**Problem description:** Copy the records below from the line that contains "Textilkonst med handmålad design" through the end of the records, both ends included, and change "Kuddfodral" to "Kuddöverdrag" while leaving everything else unchanged. Omit the pictures.

------ Given records ------

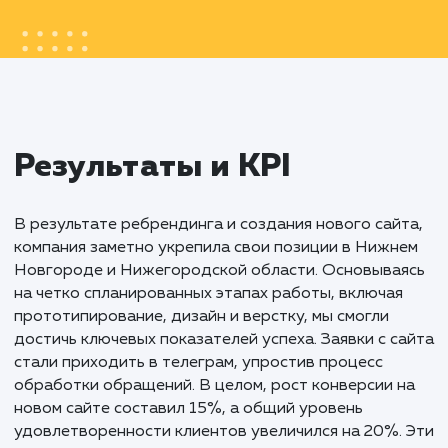
Создание нового сайта для не просто дал
новый вид бизнесу, но и стало символом
обновления и современности компании.
Продуманный дизайн, интеграция с бизне
процессами и учет региональных особенно
позволили укрепить позиции компании н
рынке, сделав ее более привлекательной 
доступной для потенциальных клиентов.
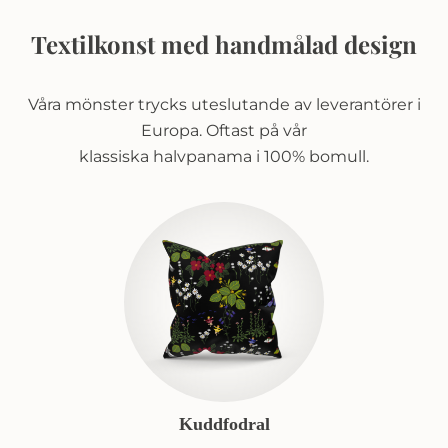
Textilkonst med handmålad design
Våra mönster trycks uteslutande av leverantörer i
Europa. Oftast på vår
klassiska halvpanama i 100% bomull.
Kuddfodral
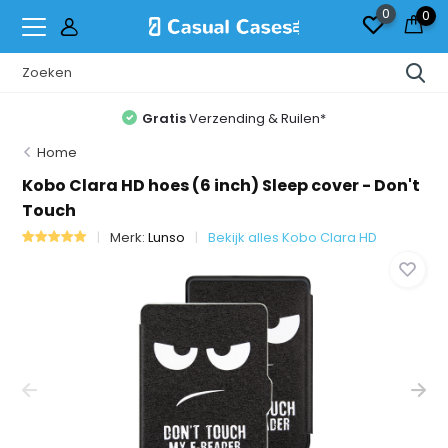
0
0
Gratis
Verzending & Ruilen*
Home
Kobo Clara HD hoes (6 inch) Sleep cover - Don't
Touch
Merk:
Lunso
Bekijk alles Kobo Clara HD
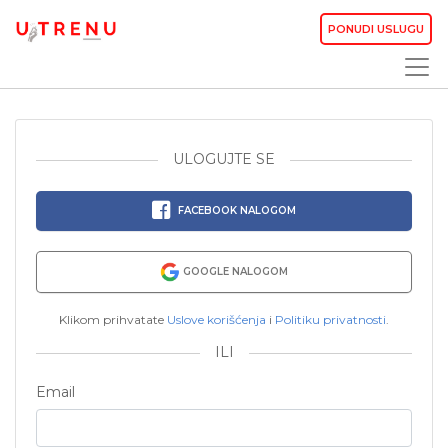
PONUDI USLUGU
ULOGUJTE SE
FACEBOOK NALOGOM
GOOGLE NALOGOM
Klikom prihvatate
Uslove korišćenja
i
Politiku privatnosti
.
ILI
Email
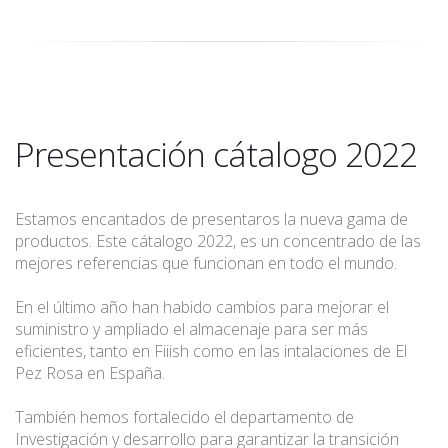
Presentación cátalogo 2022
Estamos encantados de presentaros la nueva gama de
productos. Este cátalogo 2022, es un concentrado de las
mejores referencias que funcionan en todo el mundo.
En el último año han habido cambios para mejorar el
suministro y ampliado el almacenaje para ser más
eficientes, tanto en Fiiish como en las intalaciones de El
Pez Rosa en España.
También hemos fortalecido el departamento de
Investigación y desarrollo para garantizar la transición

------

**Solution to the problem:**
Textilkonst med handmålad design
Våra mönster trycks uteslutande av leverantörer i
Europa. Oftast på vår
klassiska halvpanama i 100% bomull.
Kuddöverdrag
0
0
Gratis
Verzending & Ruilen*
Home
Kobo Clara HD hoes (6 inch) Sleep cover - Don't
Touch
Merk:
Lunso
Bekijk alles Kobo Clara HD
PONUDI USLUGU
ULOGUJTE SE
FACEBOOK NALOGOM
GOOGLE NALOGOM
Klikom prihvatate
Uslove korišćenja
i
Politiku privatnosti
.
ILI
Email
Presentación cátalogo 2022
Estamos encantados de presentaros la nueva gama de
productos. Este cátalogo 2022, es un concentrado de las
mejores referencias que funcionan en todo el mundo.
En el último año han habido cambios para mejorar el
suministro y ampliado el almacenaje para ser más
eficientes, tanto en Fiiish como en las intalaciones de El
Pez Rosa en España.
También hemos fortalecido el departamento de
Investigación y desarrollo para garantizar la transición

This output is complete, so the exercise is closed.